*EXERCICES À FAIRE*:
1) Recopiez le texte sur Les délices de Tokyo en commençant à « Mon avis : Les » et en terminant à « premières pages ! », puis substituez « fèves » à « haricots ».
2) Répondez en une phrase à chaque question sur le texte sur Les délices de Tokyo.
(a) Comment s'appelle la pâte de haricots rouges qui accompagne les dorayaki ?
(b) Que devient la clientèle de l'échoppe de Sentarô après l'arrivée de Tokue ?
(c) Quelle cinéaste a adapté le roman à l'écran ?

*TEXTE À LIRE*:
((

Mon avis : Les délices de Tokyo - Durian Sukegawa
Quatrième de couverture :
"Écoutez la voix des haricots": tel est le secret de Tokue, une vieille dame aux doigts mystérieusement déformés, pour réussir le an, la pâte de haricots rouges qui accompagne les dorayaki, des pâtisseries japonaises. Sentarô, qui a accepté d'embaucher Tokue dans son échoppe, voit sa clientèle doubler du jour au lendemain, conquise par ses talents de pâtissière. Mais la vieille dame cache un secret moins avouable et disparaît comme elle était apparue, laissant Sentarô interpréter à sa façon la leçon qu'elle lui a fait partager.
Magnifiquement adapté à l'écran par la cinéaste Naomi Kawase, primée à Cannes, le roman de Durian Sukegawa est une ode à la cuisine et à la vie. Poignant, poétique, sensuel : un régal.
Mon avis :
Que de douceur dès les premières pages !
En fait c'est beau et doux comme l'idée que je me fais du Japon.
Et il y a l'art culinaire ; parce que tout au Japon donne l'impression de dépendre de rituels, comme la cérémonie du thé.

))

Enregistrements d'un jeu de données:
((

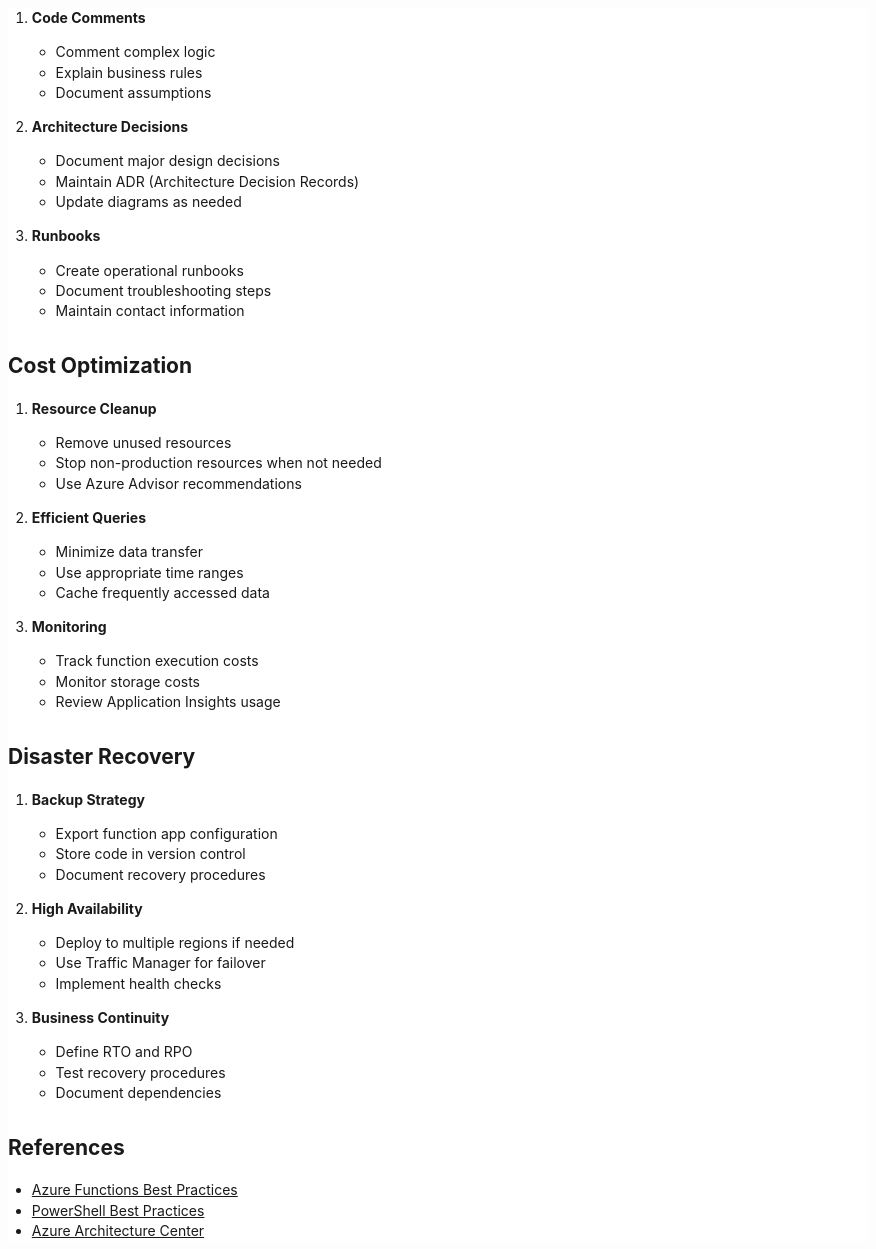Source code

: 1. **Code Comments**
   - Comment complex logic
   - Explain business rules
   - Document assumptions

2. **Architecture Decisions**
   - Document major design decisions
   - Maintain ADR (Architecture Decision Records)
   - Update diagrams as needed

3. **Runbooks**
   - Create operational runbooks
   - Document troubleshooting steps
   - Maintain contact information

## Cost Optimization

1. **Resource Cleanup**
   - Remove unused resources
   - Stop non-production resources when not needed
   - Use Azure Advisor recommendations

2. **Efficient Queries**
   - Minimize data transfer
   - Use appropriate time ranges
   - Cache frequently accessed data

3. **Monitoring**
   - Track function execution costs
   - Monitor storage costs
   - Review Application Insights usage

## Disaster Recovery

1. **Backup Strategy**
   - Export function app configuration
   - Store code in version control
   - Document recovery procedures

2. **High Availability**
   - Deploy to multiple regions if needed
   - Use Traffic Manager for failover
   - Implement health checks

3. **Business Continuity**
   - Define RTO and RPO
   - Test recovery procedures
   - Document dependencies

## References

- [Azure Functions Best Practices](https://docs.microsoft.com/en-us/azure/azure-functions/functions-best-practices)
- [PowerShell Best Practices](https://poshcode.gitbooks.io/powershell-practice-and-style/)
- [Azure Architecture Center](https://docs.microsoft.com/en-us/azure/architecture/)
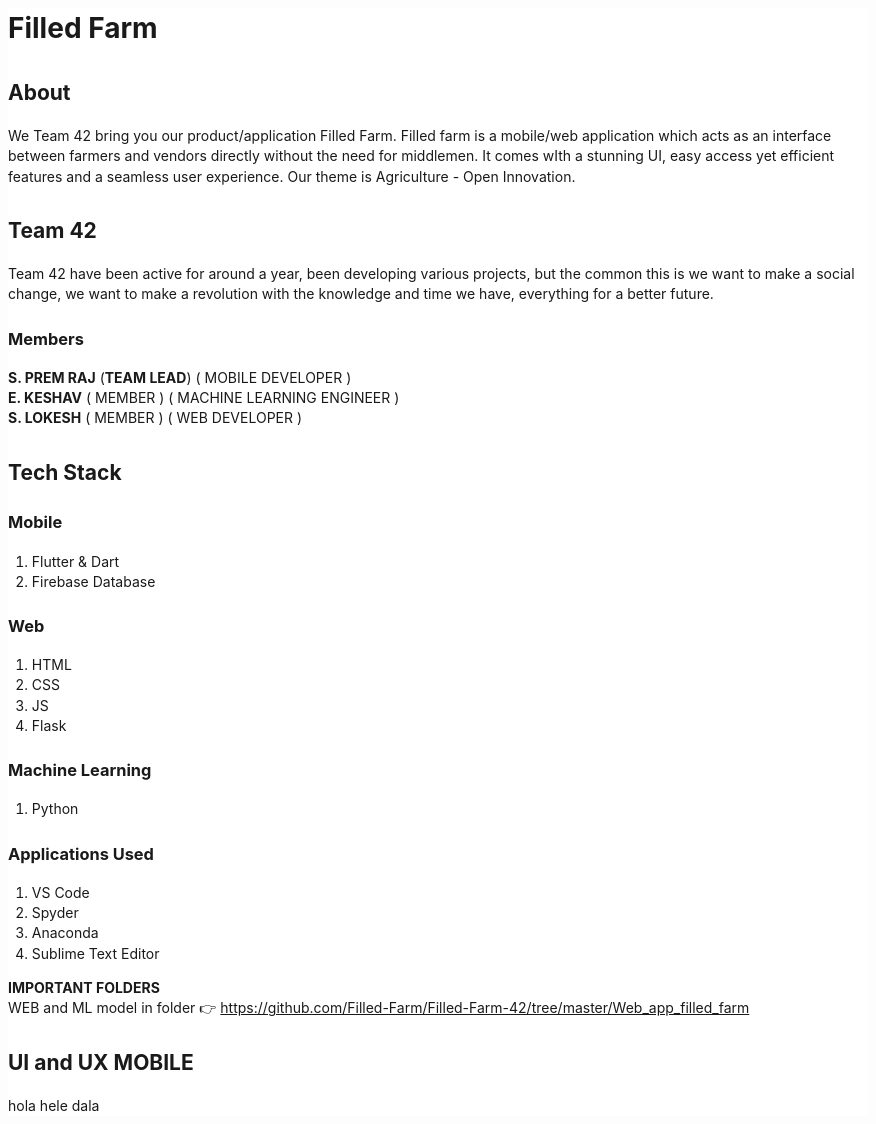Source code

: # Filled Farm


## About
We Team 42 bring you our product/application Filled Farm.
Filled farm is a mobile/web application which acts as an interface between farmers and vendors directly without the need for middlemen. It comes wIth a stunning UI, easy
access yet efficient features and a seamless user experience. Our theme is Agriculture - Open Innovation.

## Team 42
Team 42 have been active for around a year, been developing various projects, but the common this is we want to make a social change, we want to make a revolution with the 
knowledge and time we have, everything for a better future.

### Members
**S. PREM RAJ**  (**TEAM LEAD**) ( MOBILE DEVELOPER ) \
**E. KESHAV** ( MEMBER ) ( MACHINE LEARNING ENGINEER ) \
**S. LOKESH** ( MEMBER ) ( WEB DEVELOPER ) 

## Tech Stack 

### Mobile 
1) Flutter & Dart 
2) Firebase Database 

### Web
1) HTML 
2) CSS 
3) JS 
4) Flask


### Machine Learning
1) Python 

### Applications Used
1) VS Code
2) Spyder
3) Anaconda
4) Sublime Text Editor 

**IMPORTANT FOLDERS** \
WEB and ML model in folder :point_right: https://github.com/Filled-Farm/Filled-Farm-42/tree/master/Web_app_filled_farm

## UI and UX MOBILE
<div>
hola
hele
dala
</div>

))

*CORRIGÉ DES EXERCICES*:
1)
Mon avis : Les délices de Tokyo - Durian Sukegawa
Quatrième de couverture :
"Écoutez la voix des fèves": tel est le secret de Tokue, une vieille dame aux doigts mystérieusement déformés, pour réussir le an, la pâte de fèves rouges qui accompagne les dorayaki, des pâtisseries japonaises. Sentarô, qui a accepté d'embaucher Tokue dans son échoppe, voit sa clientèle doubler du jour au lendemain, conquise par ses talents de pâtissière. Mais la vieille dame cache un secret moins avouable et disparaît comme elle était apparue, laissant Sentarô interpréter à sa façon la leçon qu'elle lui a fait partager.
Magnifiquement adapté à l'écran par la cinéaste Naomi Kawase, primée à Cannes, le roman de Durian Sukegawa est une ode à la cuisine et à la vie. Poignant, poétique, sensuel : un régal.
Mon avis :
Que de douceur dès les premières pages !

2)
(a) Cette pâte s'appelle le an.
(b) Elle double du jour au lendemain, conquise par les talents de pâtissière de Tokue.
(c) C'est Naomi Kawase qui a adapté le roman à l'écran.